Instructions for the task: Lay out the lines below as a numbered list, omitting any blank lines. Begin at the line that contains "order: Liliales" and stop after the final line.

[Data drawn from a collection]
— BEGIN —

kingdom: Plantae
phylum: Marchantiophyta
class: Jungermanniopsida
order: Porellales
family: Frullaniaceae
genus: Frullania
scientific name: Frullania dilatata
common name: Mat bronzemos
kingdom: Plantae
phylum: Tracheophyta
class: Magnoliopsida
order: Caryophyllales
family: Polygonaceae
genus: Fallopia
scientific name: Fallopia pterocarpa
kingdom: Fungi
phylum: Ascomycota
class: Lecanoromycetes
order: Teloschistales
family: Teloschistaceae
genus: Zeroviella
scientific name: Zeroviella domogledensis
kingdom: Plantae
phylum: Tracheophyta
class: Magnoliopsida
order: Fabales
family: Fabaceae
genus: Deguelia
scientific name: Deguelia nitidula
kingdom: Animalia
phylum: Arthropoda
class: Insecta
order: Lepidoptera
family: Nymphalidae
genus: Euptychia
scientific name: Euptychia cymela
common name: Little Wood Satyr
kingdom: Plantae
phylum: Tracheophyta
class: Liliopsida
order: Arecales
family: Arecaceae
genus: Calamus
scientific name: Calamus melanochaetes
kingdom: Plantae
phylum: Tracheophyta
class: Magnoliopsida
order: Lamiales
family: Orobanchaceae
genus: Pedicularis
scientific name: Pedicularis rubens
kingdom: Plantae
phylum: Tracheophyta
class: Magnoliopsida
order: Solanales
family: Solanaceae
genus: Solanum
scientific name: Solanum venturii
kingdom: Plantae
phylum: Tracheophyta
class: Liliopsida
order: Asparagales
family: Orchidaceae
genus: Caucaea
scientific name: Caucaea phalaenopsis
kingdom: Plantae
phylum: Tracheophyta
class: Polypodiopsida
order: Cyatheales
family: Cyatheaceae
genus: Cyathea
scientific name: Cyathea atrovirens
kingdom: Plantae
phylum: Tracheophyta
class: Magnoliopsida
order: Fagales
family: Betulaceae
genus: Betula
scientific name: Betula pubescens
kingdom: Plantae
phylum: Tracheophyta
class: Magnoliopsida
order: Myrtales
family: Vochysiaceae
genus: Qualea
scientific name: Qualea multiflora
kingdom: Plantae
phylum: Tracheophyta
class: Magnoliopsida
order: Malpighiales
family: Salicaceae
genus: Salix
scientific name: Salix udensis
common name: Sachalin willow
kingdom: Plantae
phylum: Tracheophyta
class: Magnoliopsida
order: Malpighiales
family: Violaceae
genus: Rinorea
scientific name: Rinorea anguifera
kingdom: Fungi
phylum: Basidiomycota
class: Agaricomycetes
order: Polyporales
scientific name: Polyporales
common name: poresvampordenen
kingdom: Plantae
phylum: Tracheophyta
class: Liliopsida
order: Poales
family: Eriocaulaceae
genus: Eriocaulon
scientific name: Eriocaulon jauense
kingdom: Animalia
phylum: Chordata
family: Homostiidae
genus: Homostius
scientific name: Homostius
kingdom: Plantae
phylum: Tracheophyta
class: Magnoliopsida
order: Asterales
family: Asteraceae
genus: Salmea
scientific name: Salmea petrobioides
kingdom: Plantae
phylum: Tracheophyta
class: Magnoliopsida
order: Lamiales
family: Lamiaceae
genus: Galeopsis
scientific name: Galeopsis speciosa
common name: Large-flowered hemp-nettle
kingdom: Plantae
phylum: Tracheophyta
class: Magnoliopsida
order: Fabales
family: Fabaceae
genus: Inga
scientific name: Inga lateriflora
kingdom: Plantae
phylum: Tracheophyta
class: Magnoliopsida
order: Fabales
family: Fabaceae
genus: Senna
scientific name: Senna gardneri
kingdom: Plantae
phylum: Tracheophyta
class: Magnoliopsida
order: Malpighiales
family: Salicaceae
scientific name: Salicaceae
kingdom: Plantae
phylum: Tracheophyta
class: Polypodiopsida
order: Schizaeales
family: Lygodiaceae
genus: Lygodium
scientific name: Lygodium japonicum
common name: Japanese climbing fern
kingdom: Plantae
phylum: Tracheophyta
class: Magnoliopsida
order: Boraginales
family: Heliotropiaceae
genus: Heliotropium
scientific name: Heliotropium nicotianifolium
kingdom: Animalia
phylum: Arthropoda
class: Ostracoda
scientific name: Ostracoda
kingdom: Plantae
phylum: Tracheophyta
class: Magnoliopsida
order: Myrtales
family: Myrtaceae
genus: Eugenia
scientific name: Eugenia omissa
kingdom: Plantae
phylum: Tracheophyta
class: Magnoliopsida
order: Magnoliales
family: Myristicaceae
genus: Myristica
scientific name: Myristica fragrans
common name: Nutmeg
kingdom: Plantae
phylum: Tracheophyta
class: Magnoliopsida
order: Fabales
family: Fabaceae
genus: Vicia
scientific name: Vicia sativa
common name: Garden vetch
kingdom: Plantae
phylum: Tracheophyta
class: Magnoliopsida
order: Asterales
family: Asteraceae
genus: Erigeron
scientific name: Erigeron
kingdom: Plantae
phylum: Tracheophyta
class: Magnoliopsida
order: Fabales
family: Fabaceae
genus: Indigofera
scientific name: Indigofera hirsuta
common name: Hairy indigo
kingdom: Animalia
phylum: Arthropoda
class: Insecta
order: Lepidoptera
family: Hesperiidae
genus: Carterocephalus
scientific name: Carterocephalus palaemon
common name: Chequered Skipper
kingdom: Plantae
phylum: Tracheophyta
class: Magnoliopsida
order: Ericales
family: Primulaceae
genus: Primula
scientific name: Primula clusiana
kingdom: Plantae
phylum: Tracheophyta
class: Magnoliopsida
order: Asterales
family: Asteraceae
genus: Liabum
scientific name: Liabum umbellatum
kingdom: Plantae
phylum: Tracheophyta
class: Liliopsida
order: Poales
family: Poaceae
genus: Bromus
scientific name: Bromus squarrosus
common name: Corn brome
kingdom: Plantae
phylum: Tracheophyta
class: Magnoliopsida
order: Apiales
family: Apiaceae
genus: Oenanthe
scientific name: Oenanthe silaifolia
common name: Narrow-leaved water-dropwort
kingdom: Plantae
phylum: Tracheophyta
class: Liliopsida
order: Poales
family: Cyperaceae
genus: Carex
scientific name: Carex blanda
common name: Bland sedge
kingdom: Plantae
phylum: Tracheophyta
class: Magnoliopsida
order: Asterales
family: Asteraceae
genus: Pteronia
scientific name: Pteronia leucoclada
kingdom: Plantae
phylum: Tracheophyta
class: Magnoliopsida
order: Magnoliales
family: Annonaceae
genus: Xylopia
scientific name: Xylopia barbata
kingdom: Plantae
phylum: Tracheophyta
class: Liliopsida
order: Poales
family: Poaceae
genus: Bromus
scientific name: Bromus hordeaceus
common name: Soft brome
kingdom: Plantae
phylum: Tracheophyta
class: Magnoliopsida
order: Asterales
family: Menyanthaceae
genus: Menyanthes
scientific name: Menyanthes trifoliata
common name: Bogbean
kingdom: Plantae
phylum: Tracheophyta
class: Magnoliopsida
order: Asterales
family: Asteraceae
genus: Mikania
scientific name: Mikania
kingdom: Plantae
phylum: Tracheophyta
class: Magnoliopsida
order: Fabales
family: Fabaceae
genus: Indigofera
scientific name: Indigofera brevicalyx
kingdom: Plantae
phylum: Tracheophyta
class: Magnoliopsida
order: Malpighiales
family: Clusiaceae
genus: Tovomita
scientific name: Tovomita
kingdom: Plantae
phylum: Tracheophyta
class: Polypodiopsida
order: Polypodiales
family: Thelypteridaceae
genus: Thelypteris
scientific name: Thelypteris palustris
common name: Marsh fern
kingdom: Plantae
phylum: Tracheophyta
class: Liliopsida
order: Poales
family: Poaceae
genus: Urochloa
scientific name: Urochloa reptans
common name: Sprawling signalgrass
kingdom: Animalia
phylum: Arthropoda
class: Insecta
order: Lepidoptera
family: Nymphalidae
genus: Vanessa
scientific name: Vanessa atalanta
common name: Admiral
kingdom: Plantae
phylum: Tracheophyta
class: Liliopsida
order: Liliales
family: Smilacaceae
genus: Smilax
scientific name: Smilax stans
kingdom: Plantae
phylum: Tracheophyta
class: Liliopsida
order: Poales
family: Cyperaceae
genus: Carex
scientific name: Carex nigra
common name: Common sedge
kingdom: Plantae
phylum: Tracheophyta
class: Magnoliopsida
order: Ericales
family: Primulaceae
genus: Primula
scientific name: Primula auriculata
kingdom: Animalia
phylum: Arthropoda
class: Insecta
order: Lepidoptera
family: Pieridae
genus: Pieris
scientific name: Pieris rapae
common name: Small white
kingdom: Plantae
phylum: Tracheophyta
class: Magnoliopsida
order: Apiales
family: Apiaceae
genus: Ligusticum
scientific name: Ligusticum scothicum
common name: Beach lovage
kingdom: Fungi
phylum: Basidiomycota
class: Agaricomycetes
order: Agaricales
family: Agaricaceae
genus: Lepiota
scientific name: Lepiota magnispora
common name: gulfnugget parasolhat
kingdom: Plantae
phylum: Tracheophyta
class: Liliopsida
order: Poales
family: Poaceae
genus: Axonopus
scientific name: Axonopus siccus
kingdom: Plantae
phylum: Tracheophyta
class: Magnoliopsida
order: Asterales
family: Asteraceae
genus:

— END —

Task solution:
1. order: Liliales
2. family: Smilacaceae
3. genus: Smilax
4. scientific name: Smilax stans
5. kingdom: Plantae
6. phylum: Tracheophyta
7. class: Liliopsida
8. order: Poales
9. family: Cyperaceae
10. genus: Carex
11. scientific name: Carex nigra
12. common name: Common sedge
13. kingdom: Plantae
14. phylum: Tracheophyta
15. class: Magnoliopsida
16. order: Ericales
17. family: Primulaceae
18. genus: Primula
19. scientific name: Primula auriculata
20. kingdom: Animalia
21. phylum: Arthropoda
22. class: Insecta
23. order: Lepidoptera
24. family: Pieridae
25. genus: Pieris
26. scientific name: Pieris rapae
27. common name: Small white
28. kingdom: Plantae
29. phylum: Tracheophyta
30. class: Magnoliopsida
31. order: Apiales
32. family: Apiaceae
33. genus: Ligusticum
34. scientific name: Ligusticum scothicum
35. common name: Beach lovage
36. kingdom: Fungi
37. phylum: Basidiomycota
38. class: Agaricomycetes
39. order: Agaricales
40. family: Agaricaceae
41. genus: Lepiota
42. scientific name: Lepiota magnispora
43. common name: gulfnugget parasolhat
44. kingdom: Plantae
45. phylum: Tracheophyta
46. class: Liliopsida
47. order: Poales
48. family: Poaceae
49. genus: Axonopus
50. scientific name: Axonopus siccus
51. kingdom: Plantae
52. phylum: Tracheophyta
53. class: Magnoliopsida
54. order: Asterales
55. family: Asteraceae
56. genus:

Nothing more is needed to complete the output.